PLATOON (1986), de Oliver Stone

 

Brazos al cielo mientras las balas traidoras buscan hincarse en la carne. Los sueños rotos porque la guerra se encarga de poner las cosas en su sitio. Ya no existe más ese sentimiento patriótico que impulsó a miles de jóvenes a alistarse para ir a Vietnam. El uniforme, las letrinas, la lluvia que caía como gotas de sudor, la bala perdida que hiere sin caer en la cuenta, los compañeros que ya no volverán. Dos días más y de vuelta a casa. La mirada se ha agriado. No, la guerra no es como en las películas. Allí, en medio de la selva, la gente dispara y la gente muere. Las explosiones muerden la piel como dragones en busca de su presa, los casquillos saltan gritando con su voz metálica que ya han cumplido su misión, la maldad parece habitar en medio de un puñado de cicatrices en la cara, la muerte espera. Hogar, dulce hogar.

Quizá fuera una reflexión que no se pensó lo suficiente. El helicóptero se eleva y la suave brisa caliente se abre paso en la selva del pelo rodeado de un pañuelo. Puede que aquello se convirtiera en un paso necesario para forjar una vida. Puede que sólo se limitara a ser una pérdida de tiempo, una horrible y truculenta pérdida de tiempo. Las armas deberían callar para siempre. Sobre todo si el precio a pagar es un lago de sangre y, en la jungla, se extravían las risas, las bromas de camaradería, los conatos de amistad. Y, para terminar, la traición, siempre presente, haciendo que la guerra sea más fácil, siga matando, continúe masacrando, siegue vidas. El sueño de la libertad pisoteado, enterrado y recubierto de estiércol. Así se acaba con las ilusiones. Así se condena una vida.

Oliver Stone realizó este alegato autobiográfico sobre sus experiencias en Vietnam bajando la cámara a pie de campo, sin viajes imposibles, sin instrucciones deshumanizadoras. Sólo el disparo diario, las obligaciones rutinarias, el enfrentamiento directo. De ahí sólo vale salir vivo. Lo demás podrá ser todo lo trascendente que se quiere, pero sólo es la nada. El hogar queda muy lejos y volver a él es lo único que realmente importa. Todo lo demás es ruido de pólvora, es bajeza hasta el vómito, es días sin gloria.

### ENTRADAS FACILITADAS
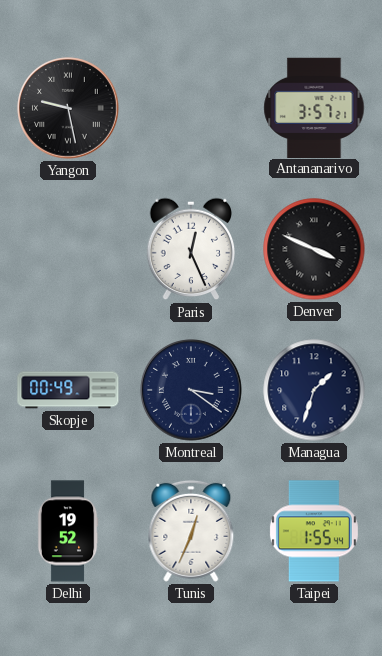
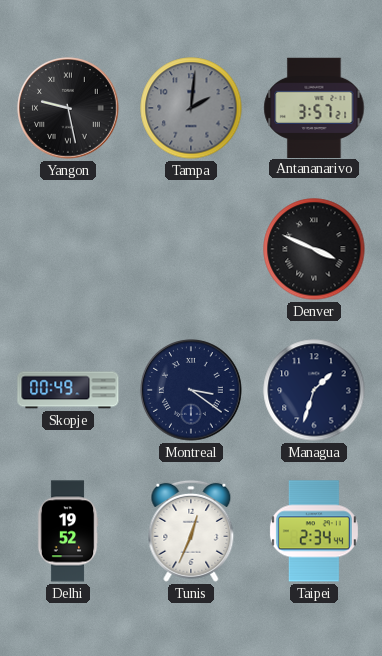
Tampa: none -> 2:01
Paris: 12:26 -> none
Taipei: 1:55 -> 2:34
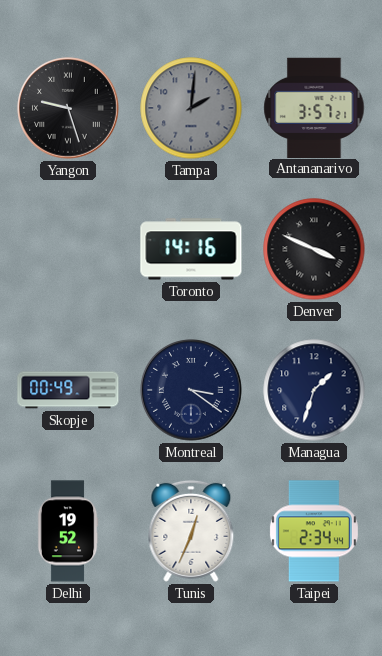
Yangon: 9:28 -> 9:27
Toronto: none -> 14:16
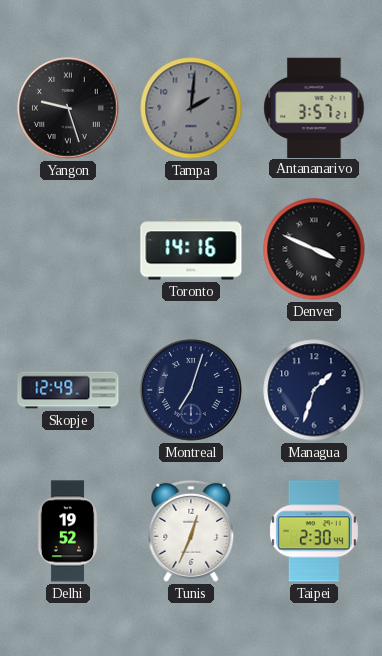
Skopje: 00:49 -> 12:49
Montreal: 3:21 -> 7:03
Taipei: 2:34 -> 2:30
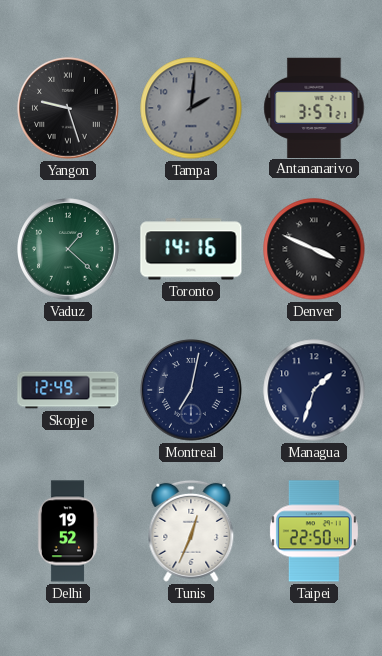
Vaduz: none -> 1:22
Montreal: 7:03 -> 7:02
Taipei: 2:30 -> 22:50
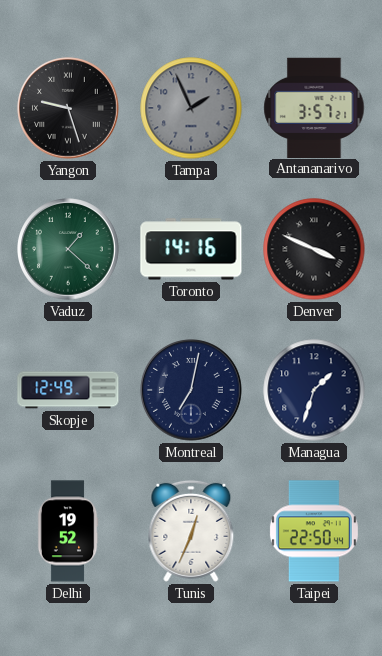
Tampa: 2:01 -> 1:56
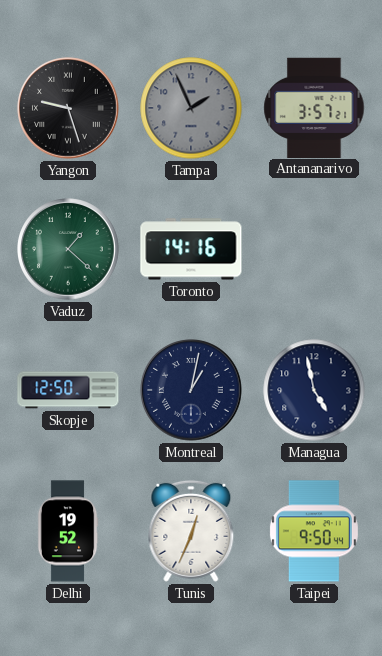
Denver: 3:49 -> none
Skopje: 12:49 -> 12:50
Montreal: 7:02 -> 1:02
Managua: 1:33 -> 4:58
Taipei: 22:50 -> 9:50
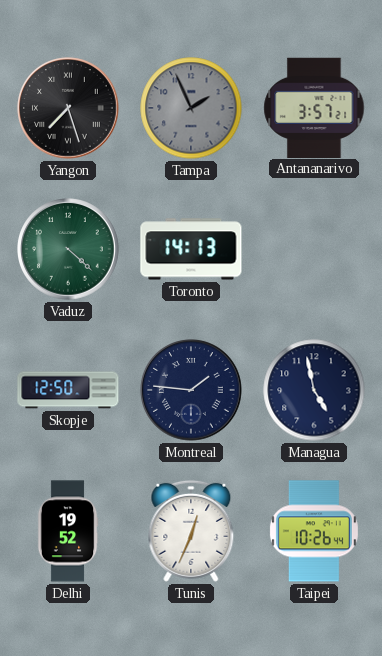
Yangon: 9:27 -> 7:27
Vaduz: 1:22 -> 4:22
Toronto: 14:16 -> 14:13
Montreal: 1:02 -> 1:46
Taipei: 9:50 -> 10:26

### EJERCICIOS PROPUESTOS
A - Enumera las cosas que, según el texto sobre Platoon, se extravían en la jungla.
B - Transcribe del texto sobre Platoon todo lo que va desde "Quizá fuera una" hasta "condena una vida.", ambos incluidos.
Las entradas no hacen falta para resolver ningún ejercicio.

### LAS SOLUCIONES
A - Las risas, las bromas de camaradería y los conatos de amistad.

B -
Quizá fuera una reflexión que no se pensó lo suficiente. El helicóptero se eleva y la suave brisa caliente se abre paso en la selva del pelo rodeado de un pañuelo. Puede que aquello se convirtiera en un paso necesario para forjar una vida. Puede que sólo se limitara a ser una pérdida de tiempo, una horrible y truculenta pérdida de tiempo. Las armas deberían callar para siempre. Sobre todo si el precio a pagar es un lago de sangre y, en la jungla, se extravían las risas, las bromas de camaradería, los conatos de amistad. Y, para terminar, la traición, siempre presente, haciendo que la guerra sea más fácil, siga matando, continúe masacrando, siegue vidas. El sueño de la libertad pisoteado, enterrado y recubierto de estiércol. Así se acaba con las ilusiones. Así se condena una vida.